Training-Free Multi-Step Audio Source Separation

TL;DR

This paper introduces a training-free multi-step inference method for audio source separation that iteratively improves results by blending previous outputs, outperforming traditional one-step models without additional training.

Contribution

The authors propose a novel inference technique that leverages existing pretrained models for multi-step separation, providing theoretical guarantees and empirical improvements across tasks.

Findings

Consistently outperforms one-step inference in speech and music separation

Achieves performance comparable to training larger models or more data

Improves non-optimized metrics beyond the optimization metric

Abstract

Audio source separation aims to separate a mixture into target sources. Previous audio source separation systems usually conduct one-step inference, which does not fully explore the separation ability of models. In this work, we reveal that pretrained one-step audio source separation models can be leveraged for multi-step separation without additional training. We propose a simple yet effective inference method that iteratively applies separation by optimally blending the input mixture with the previous step's separation result. At each step, we determine the optimal blending ratio by maximizing a metric. We prove that our method always yield improvement over one-step inference, provide error bounds based on model smoothness and metric robustness, and provide theoretical analysis connecting our method to denoising along linear interpolation paths between noise and clean distributions, a property we link to denoising diffusion bridge models. Our approach effectively delivers improved separation performance as a "free lunch" from existing models.
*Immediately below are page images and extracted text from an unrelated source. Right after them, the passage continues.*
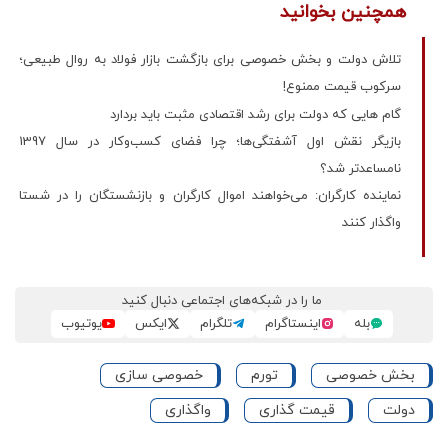
همچنین بخوانید
تلاش دولت و بخش خصوصی برای بازگشت بازار فولاد به روال طبیعی؛
سرکوب قیمت ممنوع!
گام هایی که دولت برای رشد اقتصادی مثبت باید بردارد
بازیگر نقش اول آشفتگی‌ها؛ چرا فضای کسب‌وکار در سال 1397
نامساعدتر شد؟
نماینده کارگران: می‌خواهند اموال کارگران و بازنشستگان را در شستا
واگذار کنند
ما را در شبکه‌های اجتماعی دنبال کنید
بله
اینستاگرام
تلگرام
ایکس
یوتیوب
بخش خصوصی
تورم
خصوصی سازی
دولت
قیمت گذاری
واگذاری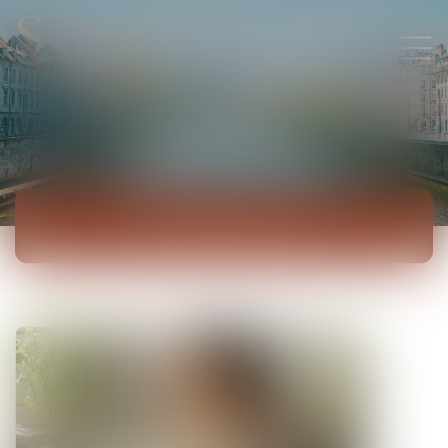
ACTUALITÉS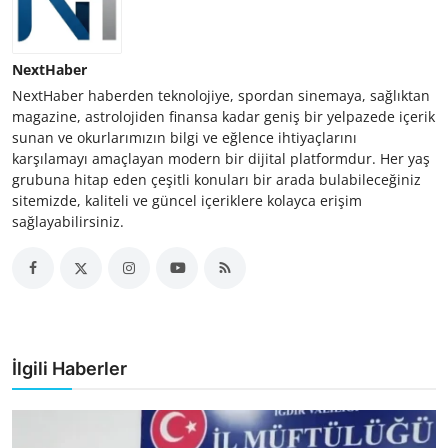
NextHaber
NextHaber haberden teknolojiye, spordan sinemaya, sağlıktan
magazine, astrolojiden finansa kadar geniş bir yelpazede içerik
sunan ve okurlarımızın bilgi ve eğlence ihtiyaçlarını
karşılamayı amaçlayan modern bir dijital platformdur. Her yaş
grubuna hitap eden çeşitli konuları bir arada bulabileceğiniz
sitemizde, kaliteli ve güncel içeriklere kolayca erişim
sağlayabilirsiniz.
İlgili Haberler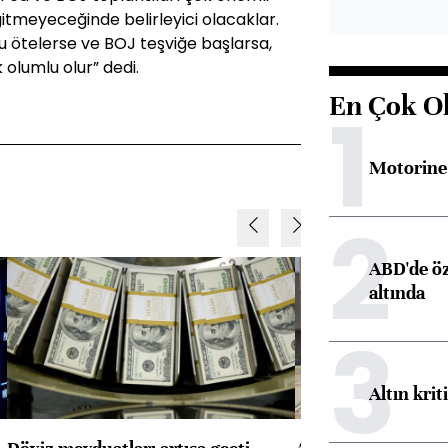
 gitmeyeceğinde belirleyici olacaklar.
ru ötelerse ve BOJ teşviğe başlarsa,
k olumlu olur” dedi.
En Çok O
1
Motorine 
2
ABD'de öz
altında
3
Altın krit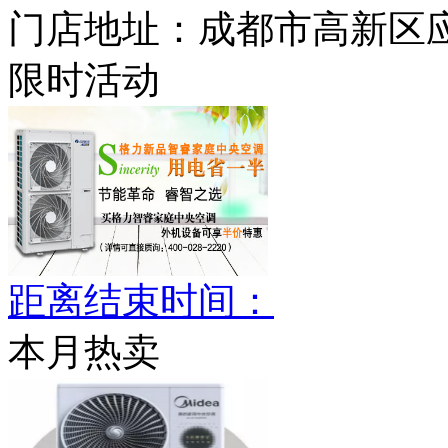
门店地址：
成都市高新区应
限时活动
距离结束时间：
本月热卖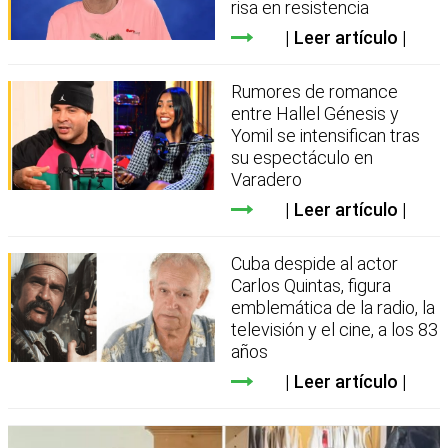
risa en resistencia
Leer artículo
Rumores de romance
entre Hallel Génesis y
Yomil se intensifican tras
su espectáculo en
Varadero
Leer artículo
Cuba despide al actor
Carlos Quintas, figura
emblemática de la radio, la
televisión y el cine, a los 83
años
Leer artículo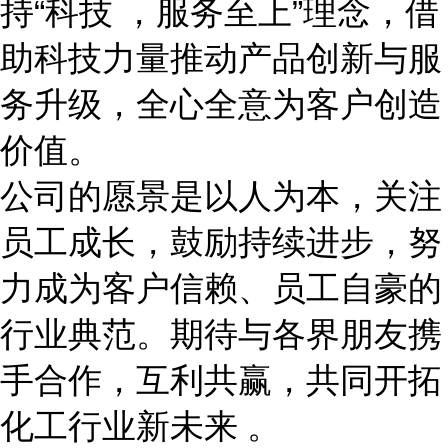
持
“科技 ，服务至上”理念，借
助科技力量推动产品创新与服
务升级，全心全意为客户创造
价值。
公司的愿景是以人为本，关注
员工成长，鼓励持续进步，努
力成为客户信赖、员工自豪的
行业典范。期待与各界朋友携
手合作，互利共赢，共同开拓
化工行业新未来
。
Our empirical results demonstrate that our multi-step separation approach consistently outperforms one-step inference across both speech enhancement and music source separation tasks, and can achieve scaling performance similar to training a larger model, using more data, or in some cases employing a multi-step training objective. These improvements appear not only on the optimization metric during multi-step inference, but also extend to nearly all non-optimized metrics (with one exception). We also discuss limitations of our approach and directions for future research.